Bolivia's prez open to autonomy for eastern states
By DAN KEANE – 1 day ago
LA PAZ, Bolivia (AP) — President Evo Morales offered Friday to include eastern provinces' autonomy demands in his proposed new constitution, raising hopes for a solution to Bolivia's bloody political crisis.
(left) Bolivia's Vice president Alvaro Garcia Linera, right, shakes hands with Jose Miguel Insulza, General Secretary of the Organization of American States, OAS, before a meeting at the presidential palace in La Paz, Friday, Sept. 19, 2008. Marathon closed-door talks between President Evo Morales and Bolivia's provincial governors ended early Friday with hope for a solution to the divided country's political crisis. (AP Photo/Juan Karita)

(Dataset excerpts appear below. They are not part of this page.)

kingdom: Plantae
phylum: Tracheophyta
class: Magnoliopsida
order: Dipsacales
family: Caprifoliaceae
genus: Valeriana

But the leftist leader and his adversaries in the conservative lowlands have been battling over greater local self-rule since Morales took office in 2006, and it is far from clear whether the president's offer will lead to an agreement.
On Friday, the two sides discussed the autonomy question — a hot-button issue in Bolivia, whose feeble but heavily centralized government struggles to contain the country's deep racial, cultural and geographical divides.
Morales, riding high after winning 67 percent support in last month's recall election included surprising gains in the traditionally hostile lowland east, is now pushing for a national vote to approve a new constitution granting greater power to Bolivia's long-oppressed indigenous majority.
"Who knows, maybe it's a problem, maybe it's a crime to work on behalf of the forgotten," Morales said Friday during a brief visit to Panama. "But we will continue with the support of the Bolivian people and the international community."
Eastern provinces say the draft constitution does not address their demands for autonomy. The lowlands have long sought greater control over their region's natural gas revenues, and hope to shield their large agricultural holdings from redistribution under Morales' land reform.
Deadly protests swept the east last week as anti-Morales groups sacked goverment offices, seized gas pipelines and gunned down more than a dozen of the president's supporters.